Please output the entries that follow exactly, without a single image.

::::

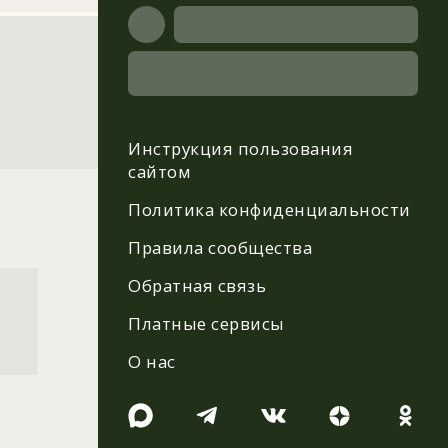
Инструкция пользования
сайтом
Политика конфиденциальности
Правила сообщества
Обратная связь
Платные сервисы
О нас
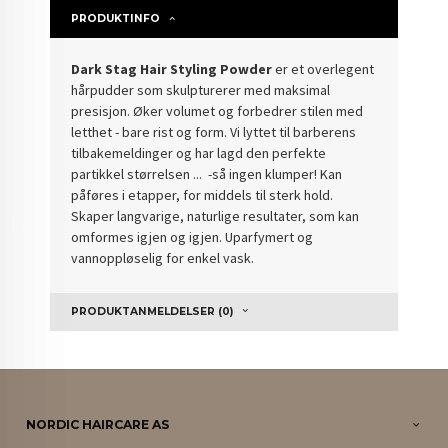
PRODUKTINFO
Dark Stag Hair Styling Powder
er et overlegent
hårpudder som skulpturerer med maksimal
presisjon. Øker volumet og forbedrer stilen med
letthet - bare rist og form. Vi lyttet til barberens
tilbakemeldinger og har lagd den perfekte
partikkel størrelsen ... -så ingen klumper! Kan
påføres i etapper, for middels til sterk hold.
Skaper langvarige, naturlige resultater, som kan
omformes igjen og igjen. Uparfymert og
vannoppløselig for enkel vask.
PRODUKTANMELDELSER (0)
NORDIC HAIRCARE AS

::::

Task output:
Инструкция пользования
сайтом
Политика конфиденциальности
Правила сообщества
Обратная связь
Платные сервисы
О нас
PRODUKTINFO
Dark Stag Hair Styling Powder
er et overlegent
hårpudder som skulpturerer med maksimal
presisjon. Øker volumet og forbedrer stilen med
letthet - bare rist og form. Vi lyttet til barberens
tilbakemeldinger og har lagd den perfekte
partikkel størrelsen ... -så ingen klumper! Kan
påføres i etapper, for middels til sterk hold.
Skaper langvarige, naturlige resultater, som kan
omformes igjen og igjen. Uparfymert og
vannoppløselig for enkel vask.
PRODUKTANMELDELSER (0)
NORDIC HAIRCARE AS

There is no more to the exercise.